Mostly I love it. I’m certainly prepared for it with a lifetime of parenting and teaching as training. Besides the classic games like Sorry and Uno, the old card games of War, Go-fish, Rummy 500 and the newer 5 Crowns, the traveling games like G-H-O-S-T, my Grandmother’s House, Concentration, I Spy, Old Doc Jones, there’s frisbee, paddleball, pillow fights, walking up giant sand dunes, riding waves, swimming, cooking, drawing, reading, singing. I’ve been giving piano lessons to Zadie and that’s going surprisingly well and piggybacking daughter Talia teaching Malik to read. (It’s working!)

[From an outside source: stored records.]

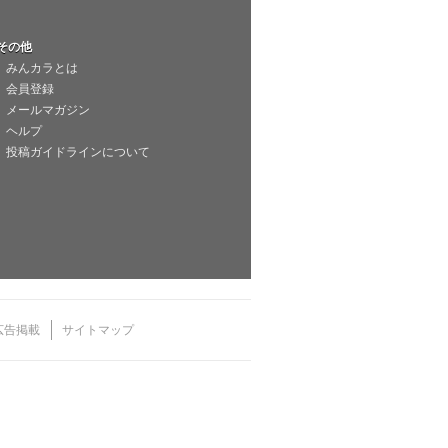
その他
みんカラとは
会員登録
メールマガジン
ヘルプ
投稿ガイドラインについて
広告掲載
サイトマップ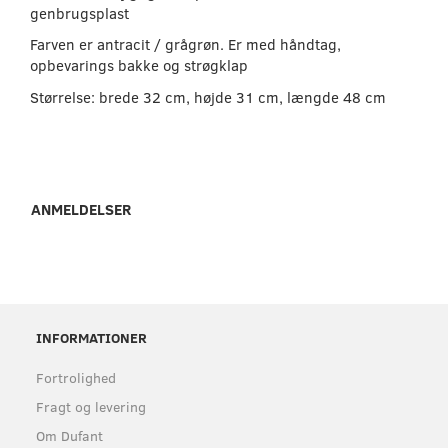
genbrugsplast
Farven er antracit / grågrøn. Er med håndtag,
opbevarings bakke og strøgklap
Størrelse: brede 32 cm, højde 31 cm, længde 48 cm
ANMELDELSER
INFORMATIONER
Fortrolighed
Fragt og levering
Om Dufant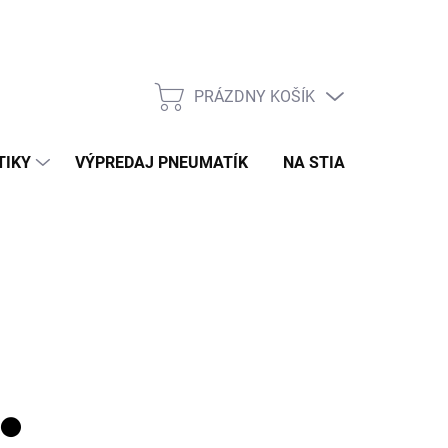
PRÁZDNY KOŠÍK
NÁKUPNÝ
KOŠÍK
TIKY
VÝPREDAJ PNEUMATÍK
NA STIAHNUTIE
N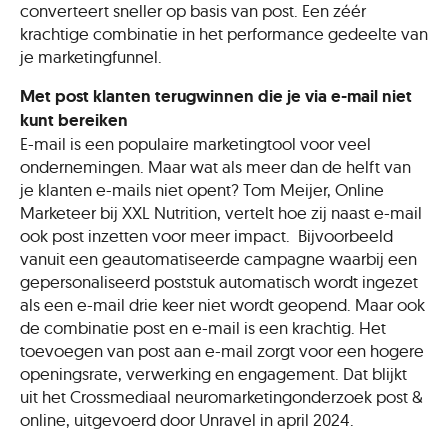
converteert sneller op basis van post. Een zéér
krachtige combinatie in het performance gedeelte van
je
marketingfunnel
.
Met post k
lanten terugwinnen die je via e-mail niet
kunt bereiken
E-mail is een populaire marketingtool voor veel
ondernemingen. Maar wat als meer dan de helft van
je klanten e-mails niet opent?
Tom Meijer, O
nline
Marketeer bij XXL
Nutrition
,
vertelt hoe zij n
aast e-mail
ook post in
zetten
voor meer impact
.
Bijvoorbeeld
vanuit een
geautomatiseerde
c
ampagne
waarbij
een
gepersonaliseerd poststuk automatisch word
t
ingezet
als een e-mail drie keer niet wordt geopend.
Maar
ook
de combinatie p
ost en e-mail is een krachtig. Het
toevoegen van post aan e-mail zorgt voor een hogere
openingsrate
, verwerking en engagement.
Dat blijkt
uit het
Crossmediaal
neuromarketingonderzoek
post &
online, uitgevoerd door
Unravel
in april 2024.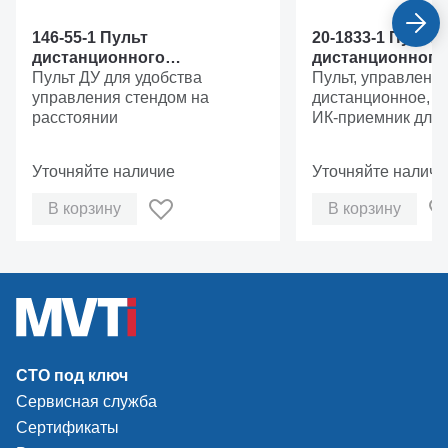
146-55-1 Пульт
20-1833-1 Пульт
дистанционного
дистанционного
управления беспроводной
Пульт ДУ для удобства
управления бес
Пульт, управление
управления стендом на
(комплект)
дистанционное, и
расстоянии
ИК-приемник для 
управления стенд
расстоянии
Уточняйте наличие
Уточняйте наличи
В корзину
В корзину
СТО под ключ
Сервисная служба
Сертификаты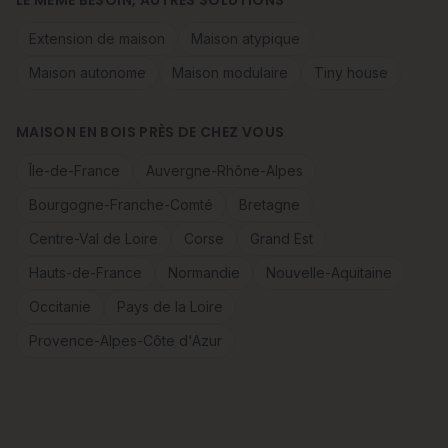
LE MÊME BESOIN, AUTRES SOLUTIONS
Extension de maison
Maison atypique
Maison autonome
Maison modulaire
Tiny house
MAISON EN BOIS PRÈS DE CHEZ VOUS
Île-de-France
Auvergne-Rhône-Alpes
Bourgogne-Franche-Comté
Bretagne
Centre-Val de Loire
Corse
Grand Est
Hauts-de-France
Normandie
Nouvelle-Aquitaine
Occitanie
Pays de la Loire
Provence-Alpes-Côte d'Azur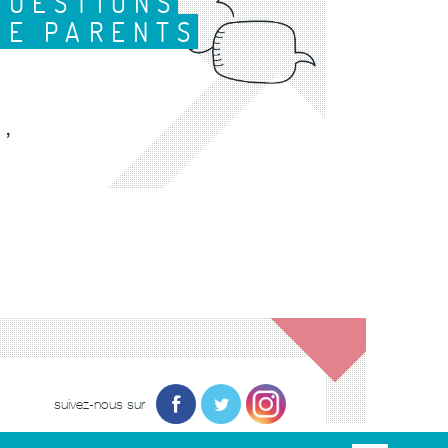
QUESTIONS
DE PARENTS
,
suivez-nous sur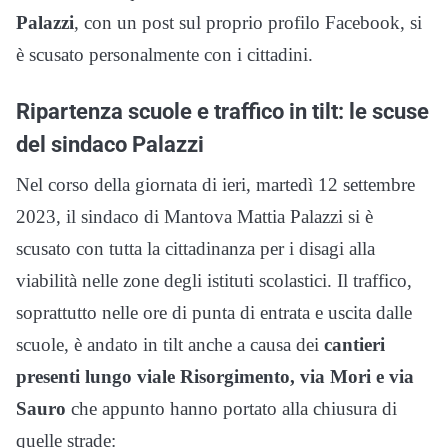
Palazzi
, con un post sul proprio profilo Facebook, si
è scusato personalmente con i cittadini.
Ripartenza scuole e traffico in tilt: le scuse
del sindaco Palazzi
Nel corso della giornata di ieri, martedì 12 settembre
2023, il sindaco di Mantova Mattia Palazzi si è
scusato con tutta la cittadinanza per i disagi alla
viabilità nelle zone degli istituti scolastici. Il traffico,
soprattutto nelle ore di punta di entrata e uscita dalle
scuole, è andato in tilt anche a causa dei
cantieri
presenti lungo viale Risorgimento, via Mori e via
Sauro
che appunto hanno portato alla chiusura di
quelle strade: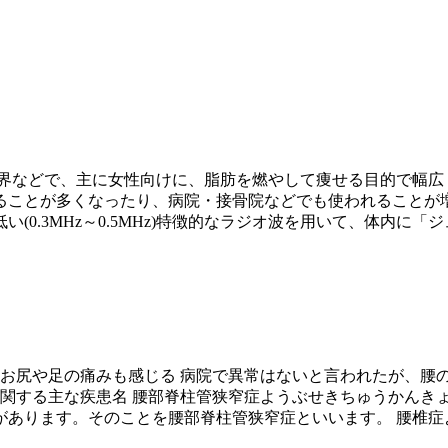
業界などで、主に女性向けに、脂肪を燃やして痩せる目的で幅広
ことが多くなったり、病院・接骨院などでも使われることが増
0.3MHz～0.5MHz)特徴的なラジオ波を用いて、体内に「ジ
 お尻や足の痛みも感じる 病院で異常はないと言われたが、腰
に関する主な疾患名 腰部脊柱管狭窄症ようぶせきちゅうかんきょ
ります。そのことを腰部脊柱管狭窄症といいます。 腰椎症ようつ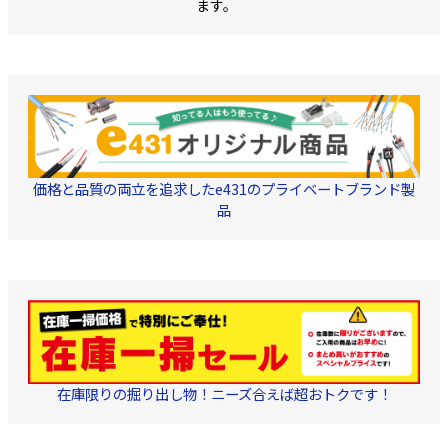
ます。
価格と品質の両立を追求したe431のプライベートブランド製
品
在庫限りの掘り出し物！ニーズ合えば超おトクです！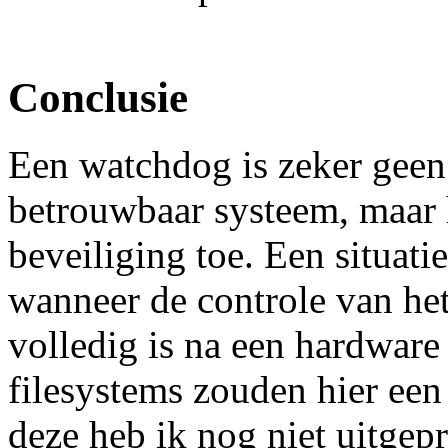
Conclusie
Een watchdog is zeker geen
betrouwbaar systeem, maar 
beveiliging toe. Een situati
wanneer de controle van het
volledig is na een hardware
filesystems zouden hier ee
deze heb ik nog niet uitgep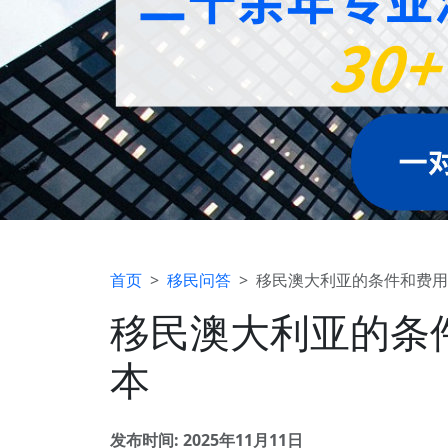
首页
移民问答
移民澳大利亚的条件和费用标
移民澳大利亚的条件
本
发布时间: 2025年11月11日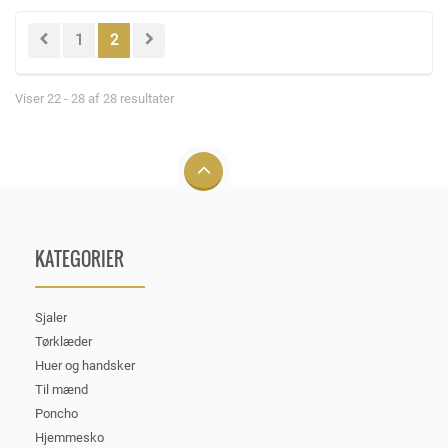
1
2
Viser 22 - 28 af 28 resultater
KATEGORIER
Sjaler
Tørklæder
Huer og handsker
Til mænd
Poncho
Hjemmesko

Then there’s the fascinating conversations, the humorous banter, the spontaneous songs and occasional dances. It’s a heap of fun. But the territory also comes with explosive tantrums, sibling rivalry, the endless plea for instant gratification, the cajoling to finish dinner, the clean-up time resistance. In short, the full 100 yards of childhood in all its glory and difficulty. Again, I mostly love it, but would be less than honest if I didn’t admit missing both solitude and adult time. Grandparenting in slightly smaller doses.
Late at night now and Malik awakens early. Better go to bed.